Da ich sprachlich gesehen leider keine waschechte Schwäbin bin, habe ich eine kleine Umfrage unter meinen alten Schulfreundinnen gestartet (vielen Dank an dieser Stelle an Giulia, Susi und Kerstin). Das Ergebnis: Je nach Region im Schwabenländle nennt man Plätzchen «Bredla/Brödla*» (kleine Brote), «Loibla*» (kleine Laibe) oder – Trommelwirbel – «Guadsla*»!

Wie perfekt wäre dieser Abschluss? Mal wieder würde sich der Kreis schön schliessen und das Schwäbische und das Schweizerdeutsche – die Sprachen meiner Heimat respektive Wahlheimat – wären sich einig.

Tja … Wäre, würde, Fahrradkette. Denn genau hier schlummert ein weiterer falscher Freund: In manchen Regionen Schwabens sind «Guadsla» nämlich keine Plätzchen, sondern Bonbons. Und: Meine Freundin Michelle (vielleicht kennst du sie schon aus meinem ersten Blogartikel über falsche Kollegen), die aus der Ostschweiz kommt, meinte noch: «Wie lustig, bei uns ist «guetslä/guatsla» ein Verb und heisst «Guetzli machen.»

Na, vollends verwirrt? Macht nichts, denn am Ende ist ja eigentlich egal, wie die Dinger heissen – Probieren geht über Studieren. Und mit vollem Mund soll man ja eh nicht sprechen. En Guete!

 

* Wunderst du dich, dass hier jeweils nicht «-le», sondern «-la» als Endung steht? Dank meiner Freundinnen kann ich das nun auch erklären: Ersteres ist der Singular, Letzteres der Plural. Und ein Spätzle oder ein Guadsle kommt nun mal selten allein … Zum Glück! ;)

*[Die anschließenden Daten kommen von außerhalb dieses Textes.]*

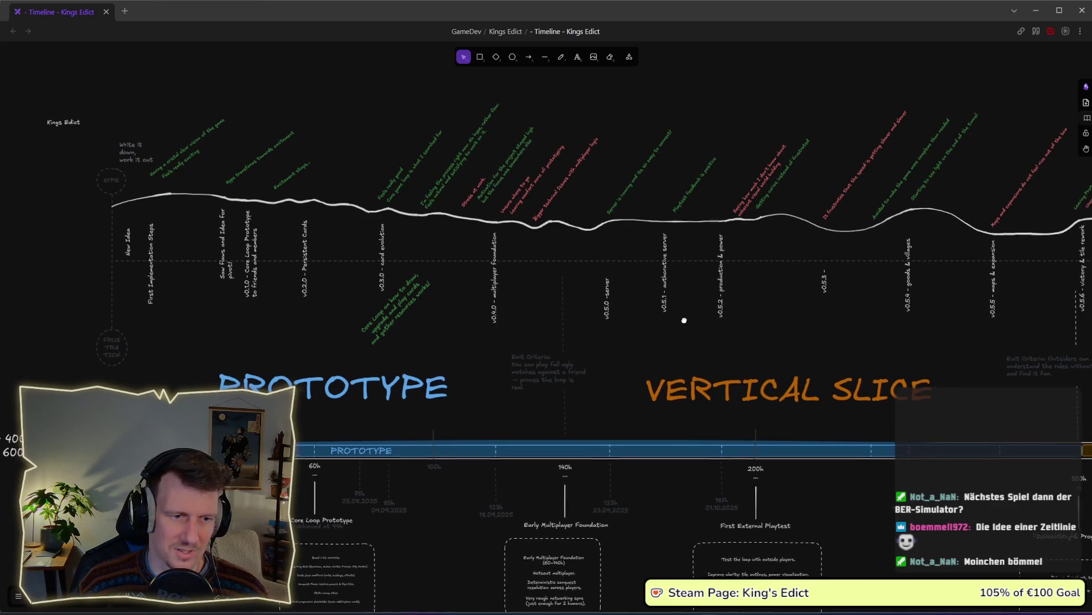
scroll(654, 321, "down", 4)
scroll(654, 322, "right", 3)
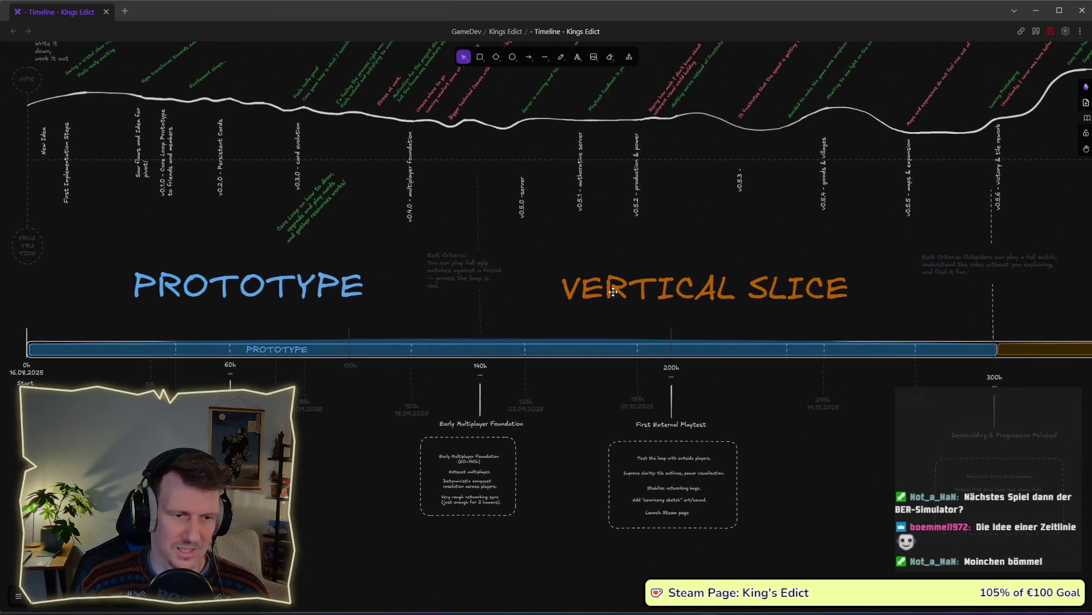
scroll(613, 292, "up", 3)
scroll(572, 264, "down", 1)
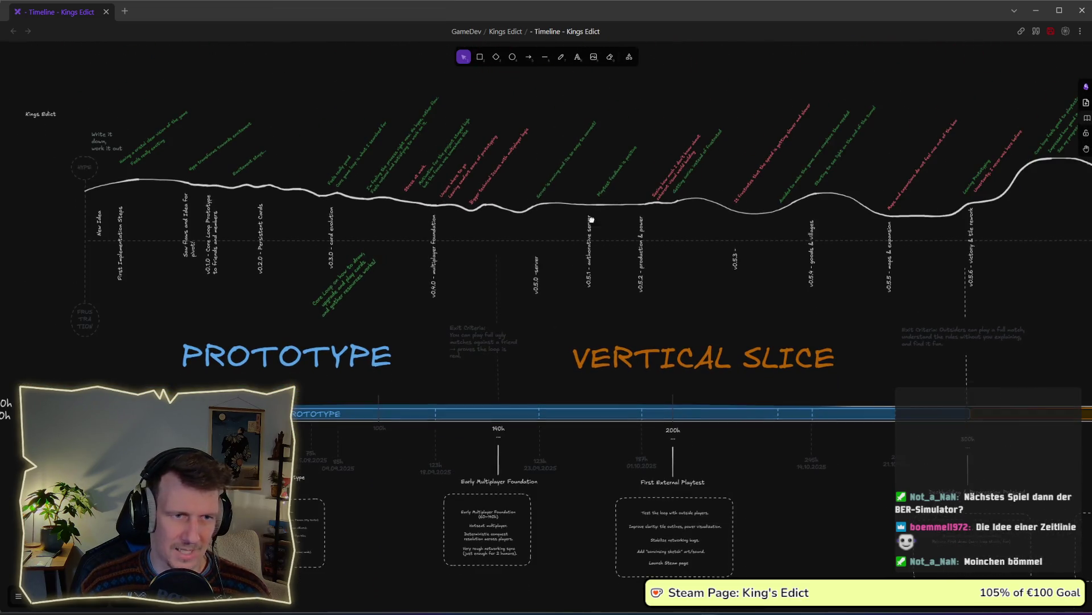
left_click_drag(592, 219, 595, 256)
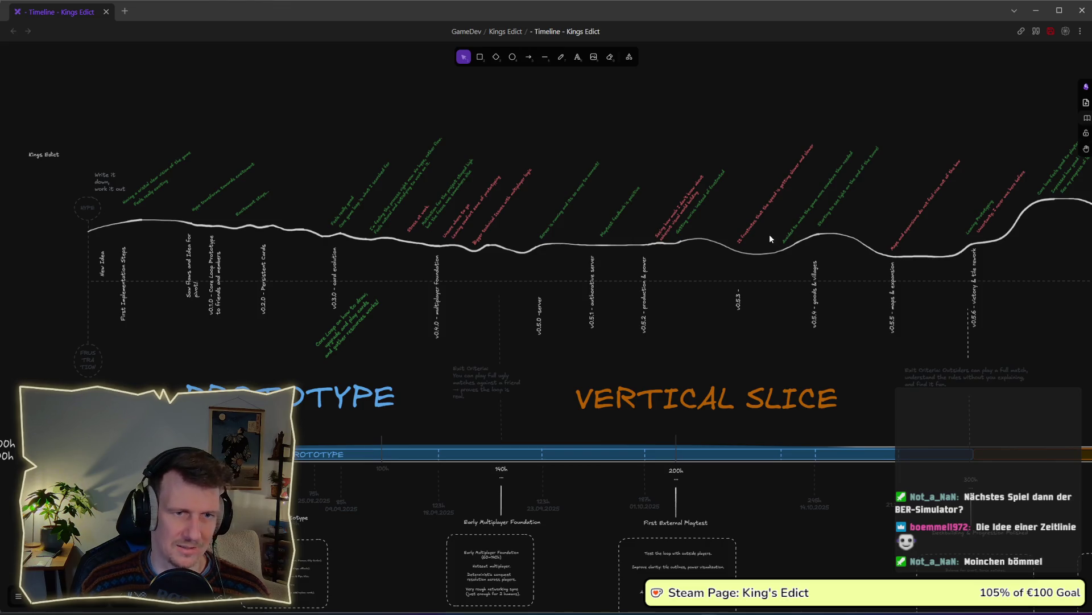
scroll(769, 238, "right", 8)
scroll(677, 262, "down", 6)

Wie werden Plätzchen in der Schweiz und in Schwaben genannt (und wie nicht)? Eine Übersicht

Schweizerdeutsch Schwäbisch Hochdeutsch
Guetzli, Gutzi, Plätzli Bredla/Brödla, Loibla, Guadsla, Plätzle Plätzchen
Plätzli - kleine Fleischstücke, gefüllte Teigtaschen

 

Anna Hubert (geb. Papapaschalis)

*********

Verwendest du vielleicht noch einen ganz anderen Begriff für Plätzchen? Oder benutzt man einen der oben genannten Begriffe in deinem Dialekt in einer anderen Bedeutung? Lass mir gerne einen Kommentar da!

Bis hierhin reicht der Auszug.